Sony XBR-55HX950 3D LCD HDTV
Price: $3,500 At A Glance: Plasma-quality blacks • Near flawless color • Bright, vivid 3D
All LCD HDTVs require some form of backlighting. The LCD panel’s pixels modulate the light and provide filtered color, but without backlighting to shine through the panel, you’d have no picture. Recently, LEDs (light-emitting diodes) have replaced the fluorescent backlights used in older flat-screen LCD sets. LCDs aren’t perfect in blocking light (which is why so many early models had poor black levels), but if you can shut off or dim the LEDs on demand, the LCDs’ light-blocking chores become far more efficient. And LEDs can do this; they can be shut off and turned back on almost instantaneously in reaction to the signal coming in.
When this is done in zones to allow some portions of the image to remain bright while others are darkened, the technique is called “local dimming.” Not all LED-lit LCD sets use it (it’s expensive to implement), and some that do locate the LEDs at the edges behind the screen border, directing the light to the active screen area with optical diffusors. But the best LED local-dimming sets (and, unfortunately, the most expensive) position clusters of LEDs right behind the screen and modulate them on a dynamic, scene-by-scene basis to darken the dim areas of an image and leave brighter areas relatively untouched. Properly designed, full LED backlit local dimming can offer state-of-the-art black level and shadow detail.
In 2008, Sony was one of the first HDTV manufacturers to introduce high-performance, consumer-priced, LED-backlit, local-dimming LCD HDTVs. The company’s new HX950 series is its latest line of full LED-backlit local-dimming sets and includes the 65-inch XBR-65HX950 ($5,500) and the subject of this review, the 55-inch XBR-55HX950.
Behind the Screen
The durable Corning Gorilla Glass that covers the front of the Sony’s screen extends to the set’s edges, framed by a thin aluminum band. The screen itself is very reflective, a characteristic common to most of today’s HDTVs whether LCD or plasma. The stand offers a modest rotation angle.
There’s a bewildering range of Picture modes, but which of these are available at any given time depends on the setting you choose in another menu: Scene Selection. I find this arrangement bizarre, but in the default Auto position of Scene Selection, the XBR-55HX950 offers just three Picture Modes: Custom, Vivid, and Standard. I used the Custom mode, with appropriate tweaking, for all of my tests and viewing.
Apart from the standard picture controls, I primarily used the Color Temperature, CineMotion, White Balance, Gamma, and LED Dynamic Control (local dimming) adjustments. As for most of the set’s other features—its bells and whistles—I tried most of them, then left them off.
Motionflow and Smooth Gradation fell in that latter category. They work together to provide varying degrees of motion smoothing, depending on their combined settings. If, like me, you hate the way frame interpolation makes your favorite films look like videotaped soap operas, you’ll also leave both of these features off. One exception: I found that 3D sources at 24 frames per second produced a small but annoying flicker. Setting Motionflow to Standard elim- inated this. Smooth Gradation is locked out in 3D, though it’s oddly accessible in the set’s 2D-to-3D conversion mode.

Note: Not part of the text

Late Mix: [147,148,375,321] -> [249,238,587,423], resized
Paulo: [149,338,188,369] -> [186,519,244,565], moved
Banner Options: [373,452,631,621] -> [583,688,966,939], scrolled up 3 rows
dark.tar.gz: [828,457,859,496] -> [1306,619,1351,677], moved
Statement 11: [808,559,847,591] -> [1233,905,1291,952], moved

The XBR-55HX950 operates at a native refresh rate of 240 hertz, but its video processing, which includes Backlight Blinking and Backlight Scanning, is claimed to provide performance equivalent to a set with a native performance of 960 Hz. With Motionflow and Smooth Gradation turned off, the Sony simply repeats each frame as required to match its 240-Hz refresh rate.
The Sony’s White Balance controls have both high (Gain) and low (Bias) calibration adjustments for red, green, and blue. There is no color management system (CMS) for adjusting the color gamut, but our sample’s gamut, with Live Color turned off, was satisfactorily close to the Rec. 709 HD standard.
I left the set’s extensive 3D adjustments in their default settings for most of my 3D viewing. The transmitter that triggers the rechargeable, active 3D glasses is built into the set, but the glasses (model TDGBR750) are optional at $100 per pair; none come standard. They’re light and comfortable, but if you also wear prescription glasses, it takes a little fiddling to keep the two frames from snagging—a common problem with 3D glasses. In addition, on the recommendation of a reader, we tried a pair of Sony’s model CECH-ZEG1U active 3D glasses designed for use with Sony’s PlayStation-branded gaming display. At press time, these were selling for $30 per pair on Amazon.com. While bulkier and less stylish, they’re actually just as comfortable and a little less snaggleish (I think I just coined a word!) than the $100 design. Apart from that and price, they offer another significant advantage as well. More on that in the 3D section.
The set’s onscreen menus are derived from Sony’s long-established XMB (XrossMedia-Bar) layout. You can’t jump directly to the bottom of a menu by going around the horn, however, so accessing controls located low in the menu hierarchy can be tedious. For example, it takes 32 button pushes to get from the open menu to the White Balance controls.